====== Exercise material ======

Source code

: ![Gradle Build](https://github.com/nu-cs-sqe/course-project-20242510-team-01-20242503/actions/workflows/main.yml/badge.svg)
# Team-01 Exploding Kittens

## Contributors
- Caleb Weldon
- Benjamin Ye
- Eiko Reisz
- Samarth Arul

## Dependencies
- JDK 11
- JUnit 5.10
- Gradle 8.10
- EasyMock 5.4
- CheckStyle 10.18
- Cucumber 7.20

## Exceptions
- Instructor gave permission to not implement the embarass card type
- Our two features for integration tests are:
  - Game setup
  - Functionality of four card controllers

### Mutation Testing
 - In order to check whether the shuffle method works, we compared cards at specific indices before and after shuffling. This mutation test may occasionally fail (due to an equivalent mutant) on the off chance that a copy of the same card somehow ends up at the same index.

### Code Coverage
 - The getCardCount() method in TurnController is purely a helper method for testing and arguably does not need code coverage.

======

__Task item__. Once more, give all the records exactly as they were written.

__Task solution__.
Source code

: ![Gradle Build](https://github.com/nu-cs-sqe/course-project-20242510-team-01-20242503/actions/workflows/main.yml/badge.svg)
# Team-01 Exploding Kittens

## Contributors
- Caleb Weldon
- Benjamin Ye
- Eiko Reisz
- Samarth Arul

## Dependencies
- JDK 11
- JUnit 5.10
- Gradle 8.10
- EasyMock 5.4
- CheckStyle 10.18
- Cucumber 7.20

## Exceptions
- Instructor gave permission to not implement the embarass card type
- Our two features for integration tests are:
  - Game setup
  - Functionality of four card controllers

### Mutation Testing
 - In order to check whether the shuffle method works, we compared cards at specific indices before and after shuffling. This mutation test may occasionally fail (due to an equivalent mutant) on the off chance that a copy of the same card somehow ends up at the same index.

### Code Coverage
 - The getCardCount() method in TurnController is purely a helper method for testing and arguably does not need code coverage.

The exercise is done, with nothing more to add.